The film really is quite entertaining and an interesting experience and has a really great ensemble, with a few great characters (that the writers actually want you to connect in any way with) and very intense sequences. There’s some really memorable action sequences, but don’t expect a full-throttle action thriller. Expect a nice adventure flick with a great heroine (push over, Bella!) with some solid action sequences, and lots of adventure and a bit of dramatic science fiction futuristic material.

Okay, some stuff I didn’t like about it. The first is a spoiler and the second is pretty spoiler, but expected.

                                        *SORT OF SPOILER ALERT*         

I didn’t feel there was enough bonding time with Rue to be shared here. Not solid enough character development for her, as in the book.

I don’t see why Collins, like Stephenie Meyer, just had to add in a love triangle. It seems to be that it can’t be a young adult phenomenon without it. It’s very expected, so I didn’t really care for it; but at the same time is effective.

*END OF SPOILERS*

Okay guys, it’s pretty safe to read here. Some other stuff I didn’t dig about the film is that some of the material is a little unclear for those audience members who haven’t read the book, and I didn’t like that aspect of it. I would have thought that the loose ends of the background information would have been better connected with the actual author of the book (Suzanne Collins) having a writing credit for the film.

I feel that the film just needed a bit more violence to be better appreciated; readers could easily handle the violence portrayed in the book, so why couldn’t there be a lot more of it in the actual film? Sometimes young adult’s imaginations can be even more violent than what is portrayed on film, so I just didn’t care for it in that aspect. It couldn’t have even gone for a 14A rating? Or like a really strong 14A rating that could have been secured without going too far as to get an 18A rating? I know it’s a young adult audience, but seriously; more than half of the tributes were killed off screen.

In some ways it’s not an incredible adaptation, it isn’t quite on the same great caliber as Harry Potter or Lord of the Rings but outshines (or should I say… out-sparkles? I’m calling you out, Edward) Twilight by great lengths.

I guess this film review, that’s turning into a bit of an essay, should reach its conclusion soon.
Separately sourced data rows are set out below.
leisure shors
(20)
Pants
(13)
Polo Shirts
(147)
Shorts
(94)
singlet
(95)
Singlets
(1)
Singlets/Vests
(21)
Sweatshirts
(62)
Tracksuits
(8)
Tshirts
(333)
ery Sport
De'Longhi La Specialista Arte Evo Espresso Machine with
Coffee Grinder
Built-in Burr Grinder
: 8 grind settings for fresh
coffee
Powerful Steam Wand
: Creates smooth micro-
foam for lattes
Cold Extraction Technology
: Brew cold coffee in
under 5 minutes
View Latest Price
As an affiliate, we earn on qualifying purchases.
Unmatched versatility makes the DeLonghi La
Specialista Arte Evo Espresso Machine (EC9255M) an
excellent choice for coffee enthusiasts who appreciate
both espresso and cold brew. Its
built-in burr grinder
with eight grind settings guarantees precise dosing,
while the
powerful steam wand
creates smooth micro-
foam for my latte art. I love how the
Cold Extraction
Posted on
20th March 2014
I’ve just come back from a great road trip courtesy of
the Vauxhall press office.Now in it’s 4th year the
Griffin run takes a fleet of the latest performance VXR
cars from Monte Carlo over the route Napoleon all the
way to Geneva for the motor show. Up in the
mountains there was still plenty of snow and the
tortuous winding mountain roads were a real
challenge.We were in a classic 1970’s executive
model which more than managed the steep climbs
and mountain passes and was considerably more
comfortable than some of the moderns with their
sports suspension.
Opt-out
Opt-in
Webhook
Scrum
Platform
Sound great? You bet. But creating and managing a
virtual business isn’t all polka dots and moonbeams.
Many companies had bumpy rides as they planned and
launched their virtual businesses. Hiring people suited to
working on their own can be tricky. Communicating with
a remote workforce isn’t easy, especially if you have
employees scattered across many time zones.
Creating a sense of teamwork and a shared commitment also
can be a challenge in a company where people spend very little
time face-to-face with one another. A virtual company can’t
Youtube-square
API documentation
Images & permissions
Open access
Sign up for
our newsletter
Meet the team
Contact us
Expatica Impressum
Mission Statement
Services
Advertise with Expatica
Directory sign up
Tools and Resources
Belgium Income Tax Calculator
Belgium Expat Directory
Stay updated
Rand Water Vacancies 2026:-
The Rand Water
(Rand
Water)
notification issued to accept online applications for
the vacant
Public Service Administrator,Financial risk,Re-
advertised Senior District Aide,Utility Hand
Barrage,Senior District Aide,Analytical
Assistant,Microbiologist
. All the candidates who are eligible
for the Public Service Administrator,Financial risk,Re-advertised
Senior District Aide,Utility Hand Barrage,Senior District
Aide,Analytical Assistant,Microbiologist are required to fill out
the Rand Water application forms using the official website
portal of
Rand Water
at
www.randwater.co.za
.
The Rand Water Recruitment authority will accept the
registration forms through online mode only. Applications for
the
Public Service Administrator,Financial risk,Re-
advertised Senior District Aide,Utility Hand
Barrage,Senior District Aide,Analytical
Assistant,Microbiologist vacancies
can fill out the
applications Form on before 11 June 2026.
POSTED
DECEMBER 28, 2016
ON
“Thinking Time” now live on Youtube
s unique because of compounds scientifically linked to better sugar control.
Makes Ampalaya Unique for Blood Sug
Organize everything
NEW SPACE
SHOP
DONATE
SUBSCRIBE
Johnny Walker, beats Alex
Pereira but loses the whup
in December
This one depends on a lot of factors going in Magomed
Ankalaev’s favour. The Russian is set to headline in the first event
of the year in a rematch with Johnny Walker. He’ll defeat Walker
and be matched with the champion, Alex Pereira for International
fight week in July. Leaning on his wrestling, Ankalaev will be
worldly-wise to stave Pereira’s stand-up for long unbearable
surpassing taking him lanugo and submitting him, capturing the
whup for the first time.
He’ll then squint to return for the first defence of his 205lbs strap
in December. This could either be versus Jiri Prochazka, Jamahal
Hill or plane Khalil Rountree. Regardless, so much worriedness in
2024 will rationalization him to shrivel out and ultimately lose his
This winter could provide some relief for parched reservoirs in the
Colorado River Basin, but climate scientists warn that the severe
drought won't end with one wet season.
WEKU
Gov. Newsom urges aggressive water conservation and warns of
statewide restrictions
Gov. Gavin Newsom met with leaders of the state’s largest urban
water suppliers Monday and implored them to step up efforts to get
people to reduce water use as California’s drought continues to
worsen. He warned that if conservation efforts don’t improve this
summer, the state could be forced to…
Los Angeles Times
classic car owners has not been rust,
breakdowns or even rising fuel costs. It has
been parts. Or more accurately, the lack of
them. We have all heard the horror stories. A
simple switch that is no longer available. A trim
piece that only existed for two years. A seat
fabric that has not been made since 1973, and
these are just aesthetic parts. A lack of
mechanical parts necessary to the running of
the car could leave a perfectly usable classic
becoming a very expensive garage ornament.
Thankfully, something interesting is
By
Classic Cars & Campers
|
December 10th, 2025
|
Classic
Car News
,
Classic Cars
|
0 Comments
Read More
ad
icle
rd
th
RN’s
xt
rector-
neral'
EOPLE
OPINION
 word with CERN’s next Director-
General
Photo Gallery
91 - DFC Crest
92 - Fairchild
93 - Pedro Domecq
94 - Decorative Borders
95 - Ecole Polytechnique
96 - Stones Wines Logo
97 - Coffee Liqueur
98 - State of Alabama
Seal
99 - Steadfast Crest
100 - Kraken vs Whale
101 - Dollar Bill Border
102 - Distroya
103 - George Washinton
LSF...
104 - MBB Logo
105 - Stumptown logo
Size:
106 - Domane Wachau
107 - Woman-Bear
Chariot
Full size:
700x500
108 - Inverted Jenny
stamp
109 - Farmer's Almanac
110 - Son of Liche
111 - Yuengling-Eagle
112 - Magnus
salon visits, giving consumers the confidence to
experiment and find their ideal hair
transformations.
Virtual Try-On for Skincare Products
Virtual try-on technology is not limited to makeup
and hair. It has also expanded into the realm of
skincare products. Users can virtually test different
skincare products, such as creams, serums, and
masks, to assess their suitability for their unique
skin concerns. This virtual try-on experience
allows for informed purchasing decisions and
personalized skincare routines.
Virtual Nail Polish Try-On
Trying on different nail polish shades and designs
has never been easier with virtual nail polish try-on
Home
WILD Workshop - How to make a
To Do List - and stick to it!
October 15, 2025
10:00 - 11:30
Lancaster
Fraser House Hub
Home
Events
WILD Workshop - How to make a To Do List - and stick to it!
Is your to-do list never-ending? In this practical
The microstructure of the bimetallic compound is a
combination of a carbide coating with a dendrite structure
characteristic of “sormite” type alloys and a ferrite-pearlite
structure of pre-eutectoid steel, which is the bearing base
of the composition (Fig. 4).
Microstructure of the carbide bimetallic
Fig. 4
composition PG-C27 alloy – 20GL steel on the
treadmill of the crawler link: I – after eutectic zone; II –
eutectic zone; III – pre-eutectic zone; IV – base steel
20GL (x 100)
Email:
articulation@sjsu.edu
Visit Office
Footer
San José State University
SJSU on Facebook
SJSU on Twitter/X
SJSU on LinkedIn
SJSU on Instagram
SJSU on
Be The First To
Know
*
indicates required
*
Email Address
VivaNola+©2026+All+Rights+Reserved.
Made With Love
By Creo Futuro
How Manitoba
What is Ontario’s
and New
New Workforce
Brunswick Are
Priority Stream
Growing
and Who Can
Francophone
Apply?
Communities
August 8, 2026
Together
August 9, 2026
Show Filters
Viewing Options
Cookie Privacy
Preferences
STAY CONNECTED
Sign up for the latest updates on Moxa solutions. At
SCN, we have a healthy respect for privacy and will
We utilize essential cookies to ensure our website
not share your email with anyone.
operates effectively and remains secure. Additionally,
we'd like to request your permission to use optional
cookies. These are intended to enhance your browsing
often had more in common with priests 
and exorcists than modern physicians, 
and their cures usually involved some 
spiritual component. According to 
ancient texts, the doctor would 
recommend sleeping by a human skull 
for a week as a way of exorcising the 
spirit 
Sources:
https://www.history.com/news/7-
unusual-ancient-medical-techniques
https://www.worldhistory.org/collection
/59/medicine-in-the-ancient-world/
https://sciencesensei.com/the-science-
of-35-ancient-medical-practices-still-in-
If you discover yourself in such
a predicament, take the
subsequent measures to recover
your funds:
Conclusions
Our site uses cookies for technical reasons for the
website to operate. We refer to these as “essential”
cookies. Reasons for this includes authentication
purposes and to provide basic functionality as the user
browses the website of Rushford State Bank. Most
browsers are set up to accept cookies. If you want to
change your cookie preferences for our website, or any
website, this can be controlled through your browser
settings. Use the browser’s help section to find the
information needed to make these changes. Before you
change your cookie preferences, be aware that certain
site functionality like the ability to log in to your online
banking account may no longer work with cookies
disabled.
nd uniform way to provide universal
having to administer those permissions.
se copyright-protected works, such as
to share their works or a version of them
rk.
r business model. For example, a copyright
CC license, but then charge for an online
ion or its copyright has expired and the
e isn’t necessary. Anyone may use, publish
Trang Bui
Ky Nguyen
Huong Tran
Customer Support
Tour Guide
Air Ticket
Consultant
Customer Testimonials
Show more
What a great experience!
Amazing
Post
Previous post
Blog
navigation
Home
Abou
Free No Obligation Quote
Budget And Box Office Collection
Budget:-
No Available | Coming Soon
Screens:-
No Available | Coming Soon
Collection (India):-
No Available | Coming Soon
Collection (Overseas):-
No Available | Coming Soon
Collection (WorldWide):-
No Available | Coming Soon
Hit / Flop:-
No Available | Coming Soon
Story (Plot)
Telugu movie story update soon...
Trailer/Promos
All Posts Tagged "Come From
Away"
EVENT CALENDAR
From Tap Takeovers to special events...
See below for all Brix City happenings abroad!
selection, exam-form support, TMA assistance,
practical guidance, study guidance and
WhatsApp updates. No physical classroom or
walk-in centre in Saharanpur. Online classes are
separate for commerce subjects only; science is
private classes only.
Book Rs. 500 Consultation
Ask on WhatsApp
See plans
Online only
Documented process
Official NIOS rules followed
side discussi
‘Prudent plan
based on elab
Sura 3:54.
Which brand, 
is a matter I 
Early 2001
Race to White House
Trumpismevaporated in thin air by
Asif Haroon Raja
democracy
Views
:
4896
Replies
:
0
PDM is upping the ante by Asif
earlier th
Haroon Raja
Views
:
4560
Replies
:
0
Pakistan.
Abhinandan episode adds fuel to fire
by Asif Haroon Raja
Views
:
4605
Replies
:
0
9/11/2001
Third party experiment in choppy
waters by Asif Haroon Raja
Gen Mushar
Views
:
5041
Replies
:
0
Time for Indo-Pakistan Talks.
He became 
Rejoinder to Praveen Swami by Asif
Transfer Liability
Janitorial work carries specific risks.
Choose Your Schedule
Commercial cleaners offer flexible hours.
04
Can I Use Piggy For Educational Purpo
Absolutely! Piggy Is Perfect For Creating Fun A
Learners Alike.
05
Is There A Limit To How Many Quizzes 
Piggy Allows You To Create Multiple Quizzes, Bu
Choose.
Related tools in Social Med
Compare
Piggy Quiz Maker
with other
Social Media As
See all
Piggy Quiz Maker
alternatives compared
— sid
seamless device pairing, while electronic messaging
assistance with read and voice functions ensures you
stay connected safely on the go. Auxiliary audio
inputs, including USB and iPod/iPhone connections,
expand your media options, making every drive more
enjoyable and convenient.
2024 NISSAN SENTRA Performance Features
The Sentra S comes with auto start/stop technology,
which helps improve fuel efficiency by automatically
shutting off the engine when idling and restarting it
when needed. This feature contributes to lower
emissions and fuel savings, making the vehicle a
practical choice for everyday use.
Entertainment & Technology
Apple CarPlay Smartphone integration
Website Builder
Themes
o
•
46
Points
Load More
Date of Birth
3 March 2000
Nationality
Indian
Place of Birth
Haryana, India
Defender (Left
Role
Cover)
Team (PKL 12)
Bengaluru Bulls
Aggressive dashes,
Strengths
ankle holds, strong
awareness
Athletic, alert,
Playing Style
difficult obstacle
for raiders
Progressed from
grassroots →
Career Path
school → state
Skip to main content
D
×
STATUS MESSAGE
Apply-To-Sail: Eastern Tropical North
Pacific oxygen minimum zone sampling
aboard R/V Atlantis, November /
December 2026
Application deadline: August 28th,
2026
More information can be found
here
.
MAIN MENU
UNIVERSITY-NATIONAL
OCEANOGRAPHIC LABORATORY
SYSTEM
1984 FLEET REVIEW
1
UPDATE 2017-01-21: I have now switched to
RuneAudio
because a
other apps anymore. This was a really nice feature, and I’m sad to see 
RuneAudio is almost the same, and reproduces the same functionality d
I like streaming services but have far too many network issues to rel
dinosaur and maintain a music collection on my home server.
It’s a film with a great heroine, great performances (by Jennifer Lawrence especially, who I wish the Academy will be so bold to nominate her for Best Actress; which I doubt will happen), great action/adventure sequences, and a story that offers a fresh enough cinematic experience. The film is a bit lengthy (with the Games starting about 65 minutes into the film), but of course there must be some background  information to be shared here, which could have been better-developed at that. For Oscars, I think the film should get Academy recognition (or at least large award recognition) for its Costume Design, Make-Up jobs especially, and its Cinematography, and even maybe a Best Picture nomination.

The film has a dynamite cast with Jennifer Lawrence in the lead spot, Josh Hutcherson, Liam Hemsworth, Stanley Tucci, Wes Bentley, Willow Shields, Elizabeth Banks (nearly recognizable, except for her voice, as Effie), Woody Harrelson, Donald Sutherland, Toby Jones, Lenny Kravitz, Amandla Stenberg (Rue), Alexander Ludwig (Cato) and Isabelle Fuhrman (Clove; whom I know as the little psychopath from Orphan).

It’s a film with slow pacing at the beginning but gets great when it heats up, has many entertaining sequences, and could have been a better adaptation, as there’s a lot of room for improvement, but is a great experience for both young adults and even some adults can enjoy; and should be enjoyed by those who are willing to accept it for the quite unique adapted experience it offers.